Ally’s Generative AI Experiment Reduces Marketing Busywork

Ally’s-Generative-AI-Experiment-Reduces-Marketing-Busywork

A proprietary large language model is expected to save the digital bank’s marketers thousands of hours annually.

Ally is the latest brand to offer evidence that the hype around generative AI translates into concrete products impacting marketing functions. The company’s bets on the tech take the form of an LLM, a sophisticated chat interface in the vein of OpenAI’s ChatGPT that can toggle between sharing prompts to guide the creative process and answering user queries. 

Ally is focused on building the feature in-house by leveraging its data and cloud-computing infrastructure. This approach executives said will help scale the tool across the enterprise while better monitoring for risk.
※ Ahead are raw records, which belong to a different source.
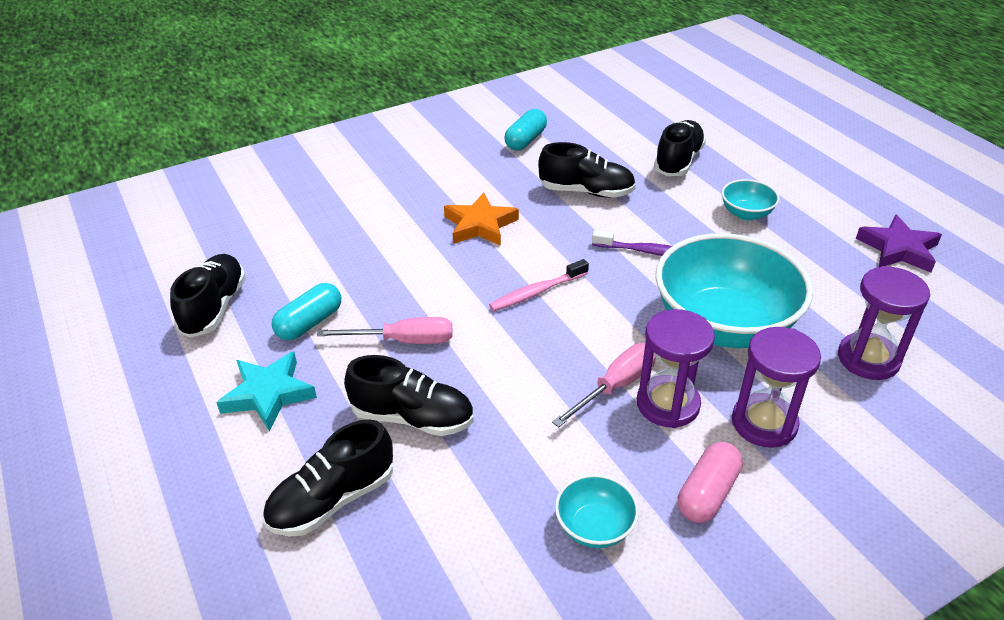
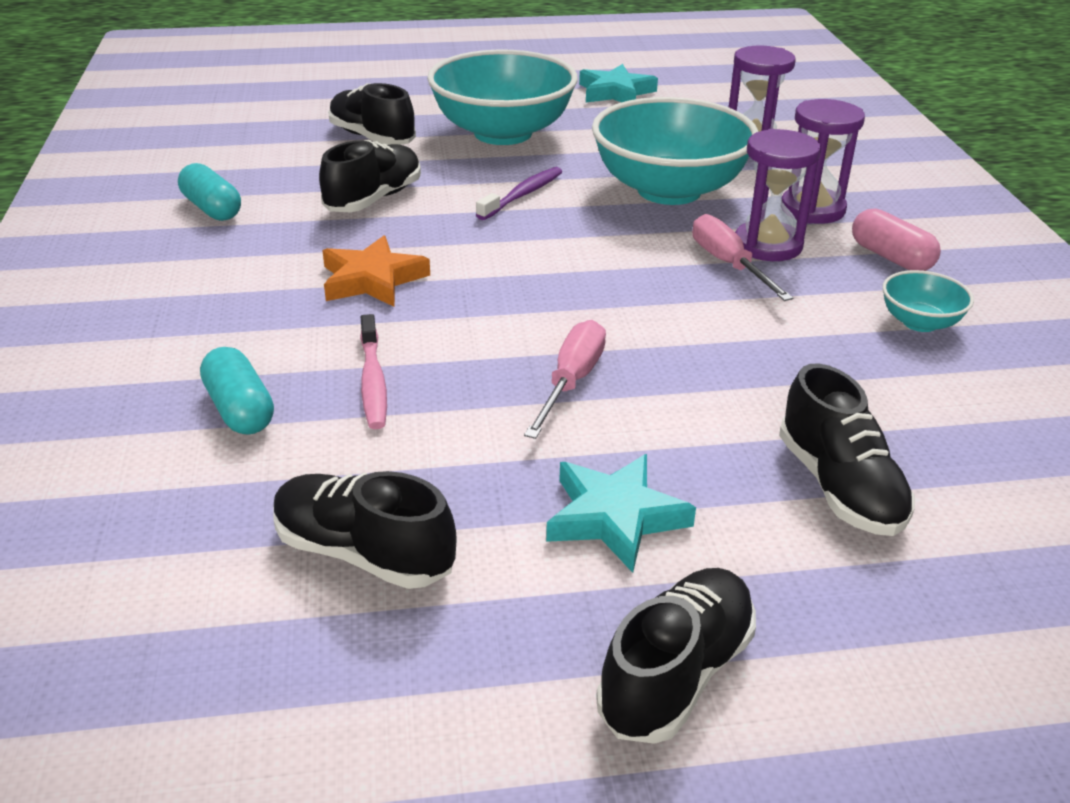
camera: 70 degrees left, 5 degrees down
(310, 323) = (478, 456): turquoise capsule -> turquoise capsule (240, 409)
(412, 418) = (719, 401): black shoe -> black shoe (676, 674)
(536, 292) = (542, 272): pink toothbrush -> pink toothbrush (373, 382)
(746, 213) = (503, 133): turquoise bowl -> turquoise bowl, size x2.26
(898, 249) = (615, 92): purple star -> turquoise star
Investing in proprietary tech could be of greater importance to categories like banking and finance that deal in sensitive personal information consumers wouldn’t want to be scraped by a third-party vendor.  
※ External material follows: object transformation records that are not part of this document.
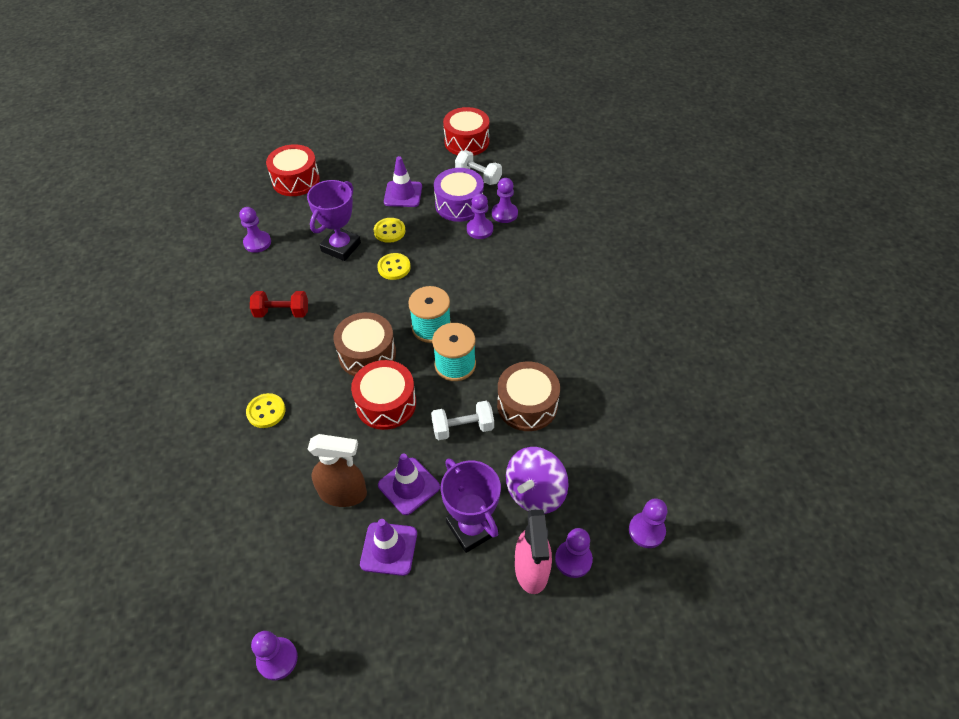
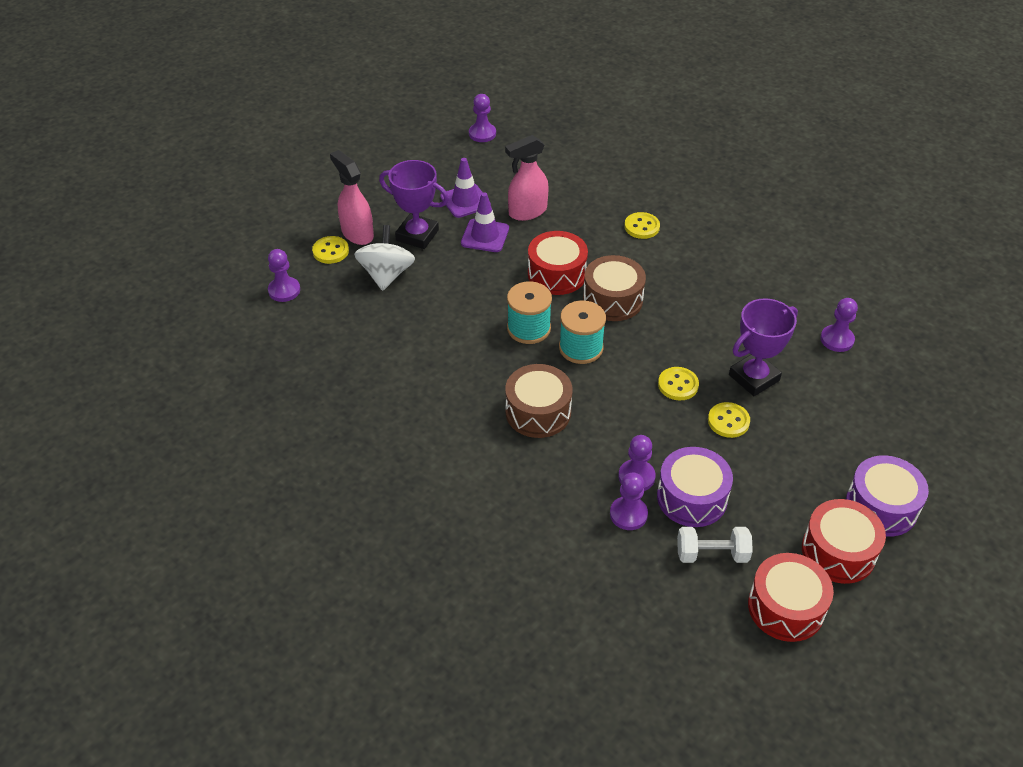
camera: 145 degrees right, 5 degrees down
(282, 312) = (725, 294): red dumbbell -> none
(296, 180) = (903, 426): red drum -> red drum (838, 552)
(341, 247) = (754, 378): purple trophy -> purple trophy turned 60 degrees clockwise
(343, 493) = (527, 212): brown spray bottle -> pink spray bottle
(364, 155) = (881, 507): none -> purple drum
(403, 194) = (768, 475): purple traffic cone -> none
(463, 428) = (478, 287): white dumbbell -> none
(527, 405) = (438, 328): brown drum -> brown drum (538, 412)
(535, 492) = (386, 275): purple spinning top -> white spinning top
(573, 559) = (330, 251): purple pawn -> yellow button

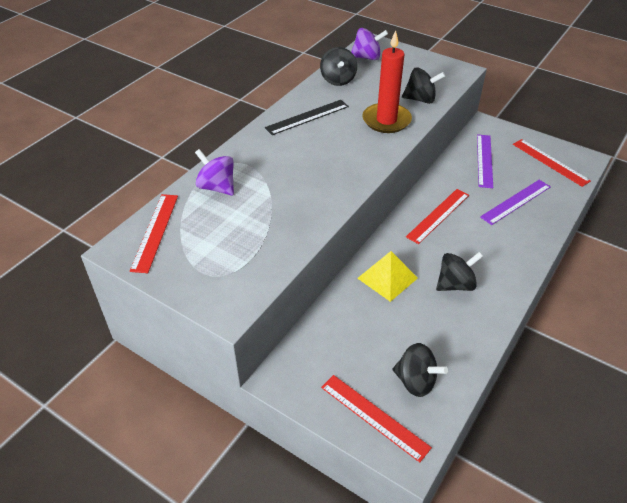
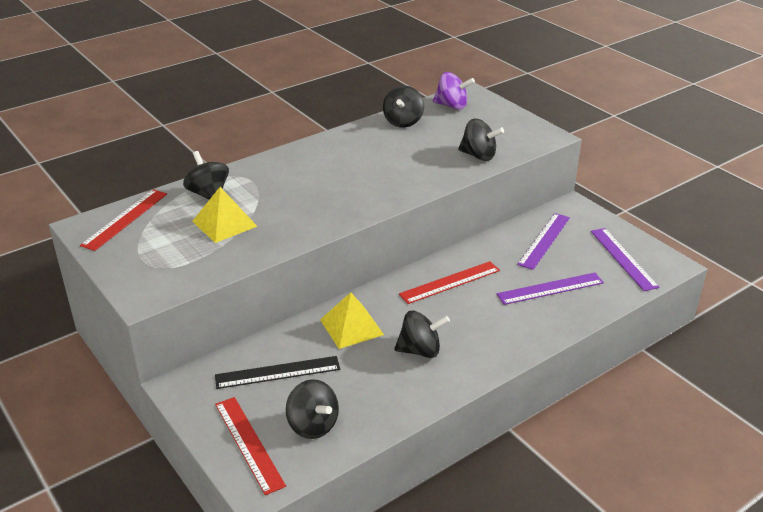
camera: 20 degrees right, 10 degrees down
(217, 187) = (208, 194): purple spinning top -> black spinning top
(252, 214) = (224, 223): none -> yellow pyramid
(307, 117) = (344, 150): black ruler -> black ruler (277, 372)
(386, 120) = (425, 168): red candle -> none
(550, 162) = (623, 258): red ruler -> purple ruler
For now, Ally.ai appears most useful in the early stages of marketing initiatives. In one example of Ally.ai in action, a transcript of a podcast featuring an Ally executive was input into the LLM to produce a short article that could be posted on the bank’s blog. The software was specifically asked to call out the most informative and entertaining bits of the discussion for consumers. A first draft materialized in 15 minutes but required a careful edit and human review. Ally said the work overall took an hour when it would usually take four without help from AI. 

“We look at Ally.ai as an assistant that will be able to help our teammates with faster and smarter project delivery, which leads to a better experience for our customers,” said Andrea Brimmer, Ally’s marketing chief, in a statement. “In several different instances, our content writers could use thoughtfully crafted prompts to either start the creative process or help extend content distribution to new channels. Anytime we can reduce the time to publish while also letting our creatives do what they do best, that means a lot in our fast-moving, competitive environment.”
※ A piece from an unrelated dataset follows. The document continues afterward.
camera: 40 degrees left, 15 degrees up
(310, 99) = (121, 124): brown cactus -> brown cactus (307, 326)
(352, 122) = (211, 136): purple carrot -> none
Other use cases called out by Ally include generating first drafts of ad copy, video scripts, and social posts, improving search engine optimization, quality control and data analysis. The company said that it is currently evaluating potential applications of the solution in over 100 different areas, though acknowledged that not all of them may pan out. Ally.ai was previously piloted by Ally’s customer service department, helping summarise calls and ease workflows.

The bank views the LLM as a way to familiarise its marketers in a tech field that will likely be of growing importance in 2024. Ally has hosted half-day AI Days sessions to let employees explore the technology and share their findings. 

Eighty-seven percent of marketing and communications professionals are dipping their toes into the AI space, according to a recent benchmark survey from The Conference Board, summarising content and aiding with creative ideation some of the most popular applications.